It’s the Thought That Counts
By: Michelle Remold
As the Thanksgiving weekend comes to a close, I can’t help but anticipate the rest of the holiday season. This time of year is definitely my favorite and I try to volunteer as much as possible. This time of year also makes me think about ways to include loved ones who are in skilled nursing facilities, especially those with Alzheimer’s and dementia.
When I think back to when my grandpa was in the nursing home, some of my best memories come from the holiday season. We couldn’t put a tree up in his room, but we always had a fake Poinsettia for his night stand and brought a real one for the nursing station. We also would bring a few sheets of window clings for his window. We would bring holiday themed coloring books, color pictures with him, and hang them on his walls for decorations.
When we got around to baking cookies, a tray would find its way up to him. My grandpa had a sweet tooth, so cookies were his favorite part. We would also bring cookies up for the nurses and would pass out cookies and other desserts to the residents who were able to eat them.

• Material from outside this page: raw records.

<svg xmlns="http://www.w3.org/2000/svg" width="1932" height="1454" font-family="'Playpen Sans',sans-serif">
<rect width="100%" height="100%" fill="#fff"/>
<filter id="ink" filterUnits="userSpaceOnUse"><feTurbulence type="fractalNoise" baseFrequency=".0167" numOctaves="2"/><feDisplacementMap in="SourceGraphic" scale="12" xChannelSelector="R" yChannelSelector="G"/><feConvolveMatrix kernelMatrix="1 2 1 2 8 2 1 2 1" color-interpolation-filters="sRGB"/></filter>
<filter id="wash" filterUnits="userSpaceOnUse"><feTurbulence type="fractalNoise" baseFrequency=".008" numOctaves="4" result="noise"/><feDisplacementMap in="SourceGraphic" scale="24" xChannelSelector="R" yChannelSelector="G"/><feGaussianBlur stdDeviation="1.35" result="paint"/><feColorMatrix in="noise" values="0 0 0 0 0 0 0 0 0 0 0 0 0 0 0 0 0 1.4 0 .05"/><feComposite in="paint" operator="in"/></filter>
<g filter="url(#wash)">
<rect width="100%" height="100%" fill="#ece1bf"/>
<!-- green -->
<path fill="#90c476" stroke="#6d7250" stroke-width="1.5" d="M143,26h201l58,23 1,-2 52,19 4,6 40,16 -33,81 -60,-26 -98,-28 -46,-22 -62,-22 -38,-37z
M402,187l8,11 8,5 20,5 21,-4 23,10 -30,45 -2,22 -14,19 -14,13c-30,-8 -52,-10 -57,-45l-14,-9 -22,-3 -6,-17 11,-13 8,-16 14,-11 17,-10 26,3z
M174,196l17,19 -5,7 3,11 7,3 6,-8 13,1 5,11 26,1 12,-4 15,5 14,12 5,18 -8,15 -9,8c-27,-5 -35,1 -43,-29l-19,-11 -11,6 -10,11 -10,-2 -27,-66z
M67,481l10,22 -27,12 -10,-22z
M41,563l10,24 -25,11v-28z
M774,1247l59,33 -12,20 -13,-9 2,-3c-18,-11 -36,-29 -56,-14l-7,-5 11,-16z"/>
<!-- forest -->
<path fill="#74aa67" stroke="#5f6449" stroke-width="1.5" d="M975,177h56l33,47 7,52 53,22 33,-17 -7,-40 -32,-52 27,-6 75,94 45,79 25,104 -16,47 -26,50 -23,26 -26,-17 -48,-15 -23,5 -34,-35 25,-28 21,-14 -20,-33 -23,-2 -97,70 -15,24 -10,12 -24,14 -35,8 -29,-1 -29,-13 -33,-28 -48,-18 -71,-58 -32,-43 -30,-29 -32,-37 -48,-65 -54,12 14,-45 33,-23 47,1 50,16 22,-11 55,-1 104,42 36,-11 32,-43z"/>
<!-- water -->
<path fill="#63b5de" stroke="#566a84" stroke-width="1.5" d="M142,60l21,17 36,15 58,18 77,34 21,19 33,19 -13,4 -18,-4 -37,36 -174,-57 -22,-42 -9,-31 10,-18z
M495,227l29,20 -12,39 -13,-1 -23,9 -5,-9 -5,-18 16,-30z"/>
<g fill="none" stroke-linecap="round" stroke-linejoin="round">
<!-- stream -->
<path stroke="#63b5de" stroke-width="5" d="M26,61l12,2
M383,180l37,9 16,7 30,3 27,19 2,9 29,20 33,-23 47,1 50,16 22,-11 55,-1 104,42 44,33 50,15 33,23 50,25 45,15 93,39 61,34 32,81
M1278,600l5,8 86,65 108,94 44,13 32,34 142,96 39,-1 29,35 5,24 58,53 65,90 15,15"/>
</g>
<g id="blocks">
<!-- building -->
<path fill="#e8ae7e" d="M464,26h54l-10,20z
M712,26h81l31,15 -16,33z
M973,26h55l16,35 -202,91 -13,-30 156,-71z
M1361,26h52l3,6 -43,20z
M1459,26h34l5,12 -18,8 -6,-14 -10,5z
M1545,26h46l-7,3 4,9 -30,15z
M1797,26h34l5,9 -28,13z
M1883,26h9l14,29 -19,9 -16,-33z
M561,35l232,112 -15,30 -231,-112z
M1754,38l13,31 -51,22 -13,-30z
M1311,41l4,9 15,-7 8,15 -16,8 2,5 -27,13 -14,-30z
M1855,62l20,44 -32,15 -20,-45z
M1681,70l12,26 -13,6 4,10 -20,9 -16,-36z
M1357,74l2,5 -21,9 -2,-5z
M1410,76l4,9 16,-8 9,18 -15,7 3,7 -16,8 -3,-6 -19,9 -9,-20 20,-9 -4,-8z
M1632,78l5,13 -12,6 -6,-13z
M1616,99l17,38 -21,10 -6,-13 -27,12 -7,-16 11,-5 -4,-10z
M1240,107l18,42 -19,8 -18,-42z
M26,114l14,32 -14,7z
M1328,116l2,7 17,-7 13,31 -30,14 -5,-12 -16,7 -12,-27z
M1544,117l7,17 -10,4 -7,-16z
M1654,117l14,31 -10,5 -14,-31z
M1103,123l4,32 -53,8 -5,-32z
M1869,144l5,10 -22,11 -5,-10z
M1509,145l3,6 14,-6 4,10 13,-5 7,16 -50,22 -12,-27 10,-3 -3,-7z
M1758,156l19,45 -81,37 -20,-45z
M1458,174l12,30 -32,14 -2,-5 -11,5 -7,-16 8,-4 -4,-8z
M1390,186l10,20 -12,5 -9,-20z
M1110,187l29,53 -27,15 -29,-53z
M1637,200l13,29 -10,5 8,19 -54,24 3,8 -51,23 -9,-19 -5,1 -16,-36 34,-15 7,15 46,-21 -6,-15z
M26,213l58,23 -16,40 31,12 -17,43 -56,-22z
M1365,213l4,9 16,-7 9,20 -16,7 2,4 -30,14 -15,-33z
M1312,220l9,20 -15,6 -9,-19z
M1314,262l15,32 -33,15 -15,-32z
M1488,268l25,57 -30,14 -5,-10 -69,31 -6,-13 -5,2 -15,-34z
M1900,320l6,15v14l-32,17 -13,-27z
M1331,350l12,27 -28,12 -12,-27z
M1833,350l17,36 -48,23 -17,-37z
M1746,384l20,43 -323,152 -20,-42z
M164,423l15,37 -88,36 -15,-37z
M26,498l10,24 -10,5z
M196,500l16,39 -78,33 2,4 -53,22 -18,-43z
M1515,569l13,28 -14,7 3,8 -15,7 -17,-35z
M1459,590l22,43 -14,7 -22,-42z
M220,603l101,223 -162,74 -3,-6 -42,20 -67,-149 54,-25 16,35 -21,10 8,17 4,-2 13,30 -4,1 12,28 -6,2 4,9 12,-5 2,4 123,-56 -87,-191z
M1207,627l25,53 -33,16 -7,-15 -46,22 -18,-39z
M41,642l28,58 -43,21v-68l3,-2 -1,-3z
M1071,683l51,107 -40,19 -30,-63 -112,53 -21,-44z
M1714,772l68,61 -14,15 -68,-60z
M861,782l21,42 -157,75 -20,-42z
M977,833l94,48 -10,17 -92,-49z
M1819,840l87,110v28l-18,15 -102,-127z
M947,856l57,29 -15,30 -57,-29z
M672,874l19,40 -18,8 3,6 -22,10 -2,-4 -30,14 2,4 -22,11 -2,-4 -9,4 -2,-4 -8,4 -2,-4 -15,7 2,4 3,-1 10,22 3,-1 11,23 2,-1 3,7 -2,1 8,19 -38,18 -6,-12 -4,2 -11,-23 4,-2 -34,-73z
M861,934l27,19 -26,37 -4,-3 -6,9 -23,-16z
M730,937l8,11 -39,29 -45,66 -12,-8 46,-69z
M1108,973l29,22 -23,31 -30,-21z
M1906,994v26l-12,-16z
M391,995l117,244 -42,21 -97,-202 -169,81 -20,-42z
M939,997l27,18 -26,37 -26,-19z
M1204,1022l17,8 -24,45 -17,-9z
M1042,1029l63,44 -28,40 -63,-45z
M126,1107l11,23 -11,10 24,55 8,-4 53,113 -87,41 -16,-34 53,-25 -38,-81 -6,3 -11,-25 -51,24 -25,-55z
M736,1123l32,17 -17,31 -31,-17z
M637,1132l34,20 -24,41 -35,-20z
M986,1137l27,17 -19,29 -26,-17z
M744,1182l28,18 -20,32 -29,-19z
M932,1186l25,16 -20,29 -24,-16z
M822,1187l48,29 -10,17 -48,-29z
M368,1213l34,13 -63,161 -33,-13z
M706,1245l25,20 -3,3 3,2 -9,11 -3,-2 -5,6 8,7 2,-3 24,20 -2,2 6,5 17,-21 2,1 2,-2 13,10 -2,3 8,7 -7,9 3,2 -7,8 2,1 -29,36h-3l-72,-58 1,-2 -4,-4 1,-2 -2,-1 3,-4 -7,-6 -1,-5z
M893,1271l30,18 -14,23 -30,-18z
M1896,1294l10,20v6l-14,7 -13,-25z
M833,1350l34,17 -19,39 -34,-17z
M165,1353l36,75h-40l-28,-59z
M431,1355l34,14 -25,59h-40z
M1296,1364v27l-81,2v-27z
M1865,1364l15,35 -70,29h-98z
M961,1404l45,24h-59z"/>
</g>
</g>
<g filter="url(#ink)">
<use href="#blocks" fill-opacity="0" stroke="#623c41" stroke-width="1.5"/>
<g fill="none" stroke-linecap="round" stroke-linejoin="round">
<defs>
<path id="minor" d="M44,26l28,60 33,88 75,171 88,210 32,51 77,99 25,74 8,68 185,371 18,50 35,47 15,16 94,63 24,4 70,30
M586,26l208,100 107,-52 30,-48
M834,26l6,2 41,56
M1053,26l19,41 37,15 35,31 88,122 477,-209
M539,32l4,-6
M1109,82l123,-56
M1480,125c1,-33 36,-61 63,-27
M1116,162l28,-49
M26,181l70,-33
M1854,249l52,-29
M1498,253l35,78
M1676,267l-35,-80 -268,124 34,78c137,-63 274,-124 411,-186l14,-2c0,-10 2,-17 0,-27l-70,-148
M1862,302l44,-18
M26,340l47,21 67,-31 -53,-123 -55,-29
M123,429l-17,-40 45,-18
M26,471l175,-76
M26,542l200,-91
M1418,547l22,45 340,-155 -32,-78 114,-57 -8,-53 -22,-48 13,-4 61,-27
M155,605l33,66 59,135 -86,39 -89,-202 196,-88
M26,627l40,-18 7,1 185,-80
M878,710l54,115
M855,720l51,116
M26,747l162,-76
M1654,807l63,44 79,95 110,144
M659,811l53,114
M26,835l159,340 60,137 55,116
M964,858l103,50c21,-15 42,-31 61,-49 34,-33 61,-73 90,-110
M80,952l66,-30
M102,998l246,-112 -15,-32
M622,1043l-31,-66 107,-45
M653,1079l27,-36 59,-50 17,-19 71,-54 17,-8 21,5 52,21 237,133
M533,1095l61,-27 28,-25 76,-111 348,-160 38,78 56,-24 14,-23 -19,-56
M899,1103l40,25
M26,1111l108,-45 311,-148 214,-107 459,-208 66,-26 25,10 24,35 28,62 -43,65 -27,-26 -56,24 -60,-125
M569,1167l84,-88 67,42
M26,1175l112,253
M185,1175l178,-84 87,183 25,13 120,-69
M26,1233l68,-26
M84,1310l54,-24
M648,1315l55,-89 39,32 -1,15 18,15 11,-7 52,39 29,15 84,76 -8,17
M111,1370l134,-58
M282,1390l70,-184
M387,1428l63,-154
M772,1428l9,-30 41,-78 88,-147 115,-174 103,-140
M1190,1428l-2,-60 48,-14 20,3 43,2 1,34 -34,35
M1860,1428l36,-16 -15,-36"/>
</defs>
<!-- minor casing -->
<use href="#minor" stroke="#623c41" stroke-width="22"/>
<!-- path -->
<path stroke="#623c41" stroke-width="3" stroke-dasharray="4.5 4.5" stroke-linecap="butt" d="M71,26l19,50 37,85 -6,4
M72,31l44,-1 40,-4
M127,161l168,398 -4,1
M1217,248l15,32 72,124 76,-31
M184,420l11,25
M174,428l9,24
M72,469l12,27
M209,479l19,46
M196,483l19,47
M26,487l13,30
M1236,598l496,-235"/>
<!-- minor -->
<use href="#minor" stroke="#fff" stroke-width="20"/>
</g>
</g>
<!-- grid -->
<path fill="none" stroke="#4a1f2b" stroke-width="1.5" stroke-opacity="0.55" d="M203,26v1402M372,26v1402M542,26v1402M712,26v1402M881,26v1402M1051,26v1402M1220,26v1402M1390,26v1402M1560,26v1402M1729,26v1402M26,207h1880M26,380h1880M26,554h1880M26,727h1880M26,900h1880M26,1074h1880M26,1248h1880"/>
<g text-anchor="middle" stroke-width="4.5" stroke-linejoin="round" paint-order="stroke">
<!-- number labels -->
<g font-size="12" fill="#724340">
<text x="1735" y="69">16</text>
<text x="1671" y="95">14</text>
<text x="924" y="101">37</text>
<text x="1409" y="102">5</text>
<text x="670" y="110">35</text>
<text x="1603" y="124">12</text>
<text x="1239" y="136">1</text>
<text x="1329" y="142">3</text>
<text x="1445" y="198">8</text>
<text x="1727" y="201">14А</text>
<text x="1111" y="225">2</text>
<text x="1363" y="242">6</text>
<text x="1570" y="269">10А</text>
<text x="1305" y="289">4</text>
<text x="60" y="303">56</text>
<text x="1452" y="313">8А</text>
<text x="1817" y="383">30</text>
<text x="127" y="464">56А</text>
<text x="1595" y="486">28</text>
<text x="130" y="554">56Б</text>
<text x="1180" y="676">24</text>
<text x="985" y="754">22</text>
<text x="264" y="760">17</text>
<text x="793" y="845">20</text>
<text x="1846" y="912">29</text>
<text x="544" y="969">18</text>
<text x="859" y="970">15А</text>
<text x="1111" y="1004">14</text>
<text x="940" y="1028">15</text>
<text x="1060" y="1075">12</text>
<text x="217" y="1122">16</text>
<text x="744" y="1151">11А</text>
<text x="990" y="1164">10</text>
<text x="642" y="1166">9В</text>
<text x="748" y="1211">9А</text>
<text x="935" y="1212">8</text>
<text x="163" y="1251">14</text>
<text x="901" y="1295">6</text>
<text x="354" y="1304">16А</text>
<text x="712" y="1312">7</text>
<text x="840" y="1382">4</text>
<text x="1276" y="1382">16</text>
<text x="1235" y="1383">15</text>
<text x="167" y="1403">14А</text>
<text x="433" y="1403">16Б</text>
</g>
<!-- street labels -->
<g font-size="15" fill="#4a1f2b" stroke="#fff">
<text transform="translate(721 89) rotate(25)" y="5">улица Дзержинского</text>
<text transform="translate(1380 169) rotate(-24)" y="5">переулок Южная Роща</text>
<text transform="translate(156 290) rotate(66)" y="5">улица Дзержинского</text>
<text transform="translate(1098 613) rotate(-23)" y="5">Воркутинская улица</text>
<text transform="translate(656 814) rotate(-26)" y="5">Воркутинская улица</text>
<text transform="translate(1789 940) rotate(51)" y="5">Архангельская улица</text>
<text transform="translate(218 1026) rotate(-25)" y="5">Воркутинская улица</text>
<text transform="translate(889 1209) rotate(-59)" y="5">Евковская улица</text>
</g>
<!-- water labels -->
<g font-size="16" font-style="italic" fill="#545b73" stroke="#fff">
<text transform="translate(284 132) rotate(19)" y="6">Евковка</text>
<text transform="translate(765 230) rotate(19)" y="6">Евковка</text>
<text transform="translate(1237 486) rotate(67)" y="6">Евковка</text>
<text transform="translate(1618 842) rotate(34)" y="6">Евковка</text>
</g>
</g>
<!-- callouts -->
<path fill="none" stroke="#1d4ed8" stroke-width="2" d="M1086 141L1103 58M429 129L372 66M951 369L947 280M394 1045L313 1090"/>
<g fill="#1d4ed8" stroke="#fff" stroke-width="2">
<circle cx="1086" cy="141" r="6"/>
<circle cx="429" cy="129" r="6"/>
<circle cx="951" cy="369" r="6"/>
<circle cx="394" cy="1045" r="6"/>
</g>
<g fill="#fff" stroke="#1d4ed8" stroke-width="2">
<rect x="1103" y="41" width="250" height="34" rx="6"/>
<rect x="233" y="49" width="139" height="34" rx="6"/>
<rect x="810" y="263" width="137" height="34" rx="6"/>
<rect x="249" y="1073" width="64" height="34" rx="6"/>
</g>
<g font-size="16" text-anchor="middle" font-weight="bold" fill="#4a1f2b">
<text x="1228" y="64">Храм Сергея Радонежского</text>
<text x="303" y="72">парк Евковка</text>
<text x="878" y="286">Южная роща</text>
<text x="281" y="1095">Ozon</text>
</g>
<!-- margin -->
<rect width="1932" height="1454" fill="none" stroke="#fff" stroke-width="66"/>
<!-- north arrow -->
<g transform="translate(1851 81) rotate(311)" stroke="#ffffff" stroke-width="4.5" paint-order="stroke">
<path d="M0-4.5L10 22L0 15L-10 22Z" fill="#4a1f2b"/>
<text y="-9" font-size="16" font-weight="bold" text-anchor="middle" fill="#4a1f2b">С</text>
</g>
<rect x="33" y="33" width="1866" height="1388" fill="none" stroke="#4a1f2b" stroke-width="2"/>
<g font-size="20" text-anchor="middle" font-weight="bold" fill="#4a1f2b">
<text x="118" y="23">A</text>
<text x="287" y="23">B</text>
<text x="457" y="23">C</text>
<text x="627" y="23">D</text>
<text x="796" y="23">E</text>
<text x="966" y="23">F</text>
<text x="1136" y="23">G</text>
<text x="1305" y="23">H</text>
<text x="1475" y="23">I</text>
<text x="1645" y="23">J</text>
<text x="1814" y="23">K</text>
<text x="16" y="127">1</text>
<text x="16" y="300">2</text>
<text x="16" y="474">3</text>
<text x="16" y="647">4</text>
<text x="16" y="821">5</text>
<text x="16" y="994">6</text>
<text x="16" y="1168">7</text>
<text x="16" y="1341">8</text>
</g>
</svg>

We would wrap presents and take them up to the nursing home for him to open. During one of my grandpa’s last holidays, my cousin played the piano and we all sang carols for him. My brother and I even would dance with him to the music playing in the hallways.
As the holidays roll around, people tend to become very busy, but it’s important to remember that it is the small things that make holidays great. It could be stopping up to put window clings or bringing up coffee and cookies and just enjoying each other’s company or a short note. I think the most important thing is to make them feel special and remembered.

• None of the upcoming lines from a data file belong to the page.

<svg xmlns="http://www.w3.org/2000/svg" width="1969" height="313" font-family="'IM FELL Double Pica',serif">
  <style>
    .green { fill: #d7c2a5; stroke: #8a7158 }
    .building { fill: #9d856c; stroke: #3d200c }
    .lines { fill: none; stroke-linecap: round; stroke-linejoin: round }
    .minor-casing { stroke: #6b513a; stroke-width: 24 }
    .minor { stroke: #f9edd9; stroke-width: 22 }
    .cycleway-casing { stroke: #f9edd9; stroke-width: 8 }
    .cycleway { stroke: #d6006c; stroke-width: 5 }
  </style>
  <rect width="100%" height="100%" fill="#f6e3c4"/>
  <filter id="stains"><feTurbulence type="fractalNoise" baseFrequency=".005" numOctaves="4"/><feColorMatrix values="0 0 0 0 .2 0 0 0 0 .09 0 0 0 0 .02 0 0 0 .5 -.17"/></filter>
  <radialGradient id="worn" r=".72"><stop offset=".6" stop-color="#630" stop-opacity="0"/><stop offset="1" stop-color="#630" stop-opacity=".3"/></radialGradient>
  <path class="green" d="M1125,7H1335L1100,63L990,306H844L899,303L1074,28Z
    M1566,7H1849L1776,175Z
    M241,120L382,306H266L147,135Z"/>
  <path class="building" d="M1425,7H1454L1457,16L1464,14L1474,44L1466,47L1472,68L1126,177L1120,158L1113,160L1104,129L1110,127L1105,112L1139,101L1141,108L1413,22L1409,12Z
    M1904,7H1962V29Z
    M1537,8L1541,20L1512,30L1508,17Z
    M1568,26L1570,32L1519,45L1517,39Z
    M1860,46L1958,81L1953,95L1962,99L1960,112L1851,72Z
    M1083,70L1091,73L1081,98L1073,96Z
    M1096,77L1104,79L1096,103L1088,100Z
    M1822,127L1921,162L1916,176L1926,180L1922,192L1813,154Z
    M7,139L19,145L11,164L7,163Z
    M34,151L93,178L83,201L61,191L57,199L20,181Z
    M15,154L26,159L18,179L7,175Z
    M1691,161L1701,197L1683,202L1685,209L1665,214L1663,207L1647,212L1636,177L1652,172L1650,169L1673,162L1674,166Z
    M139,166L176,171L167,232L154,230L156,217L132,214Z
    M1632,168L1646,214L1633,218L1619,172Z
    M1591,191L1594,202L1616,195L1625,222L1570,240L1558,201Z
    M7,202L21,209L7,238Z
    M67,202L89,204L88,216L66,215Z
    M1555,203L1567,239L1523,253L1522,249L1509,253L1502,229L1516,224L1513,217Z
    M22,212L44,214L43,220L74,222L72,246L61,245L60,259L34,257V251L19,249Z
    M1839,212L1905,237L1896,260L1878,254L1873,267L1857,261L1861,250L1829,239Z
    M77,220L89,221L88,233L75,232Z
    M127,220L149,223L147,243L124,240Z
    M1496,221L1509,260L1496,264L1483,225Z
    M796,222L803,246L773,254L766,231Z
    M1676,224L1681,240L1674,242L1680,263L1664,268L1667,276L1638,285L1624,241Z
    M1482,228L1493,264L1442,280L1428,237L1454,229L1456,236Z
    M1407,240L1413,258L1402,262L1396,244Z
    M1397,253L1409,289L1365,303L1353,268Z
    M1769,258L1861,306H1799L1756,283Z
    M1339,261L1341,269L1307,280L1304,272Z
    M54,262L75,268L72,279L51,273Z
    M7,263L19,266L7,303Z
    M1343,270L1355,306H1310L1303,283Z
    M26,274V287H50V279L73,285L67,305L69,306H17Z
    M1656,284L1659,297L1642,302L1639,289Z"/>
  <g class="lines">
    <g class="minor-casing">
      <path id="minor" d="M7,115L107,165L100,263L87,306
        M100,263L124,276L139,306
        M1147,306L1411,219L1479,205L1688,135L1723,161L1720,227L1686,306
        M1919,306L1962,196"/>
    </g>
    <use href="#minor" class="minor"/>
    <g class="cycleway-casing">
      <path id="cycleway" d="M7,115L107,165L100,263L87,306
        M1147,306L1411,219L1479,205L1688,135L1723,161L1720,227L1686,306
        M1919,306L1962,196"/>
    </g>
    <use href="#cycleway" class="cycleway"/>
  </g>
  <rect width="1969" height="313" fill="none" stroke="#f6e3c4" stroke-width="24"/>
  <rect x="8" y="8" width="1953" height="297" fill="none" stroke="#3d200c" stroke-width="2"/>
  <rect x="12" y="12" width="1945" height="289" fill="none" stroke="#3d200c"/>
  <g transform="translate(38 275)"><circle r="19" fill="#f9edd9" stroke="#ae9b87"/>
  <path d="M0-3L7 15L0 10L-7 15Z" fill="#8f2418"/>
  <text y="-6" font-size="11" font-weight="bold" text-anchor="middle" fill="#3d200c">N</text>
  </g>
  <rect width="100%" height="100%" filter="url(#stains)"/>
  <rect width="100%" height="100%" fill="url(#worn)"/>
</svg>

They may not remember in a few moments what gifts they had just received, what pictures were taken, or what songs were sung, but does it really matter? For a few moments they had a smile on their face and to me that’s all that matters. After all it’s the thought that counts.
Michelle graduated from the University of Northern Iowa with her Bachelor of Arts in Gerontology: Social Sciences and a minor in Family Studies. She is currently pursuing her Master’s degree in Aging Studies and Nursing Home Administration from Minnesota State University Mankato.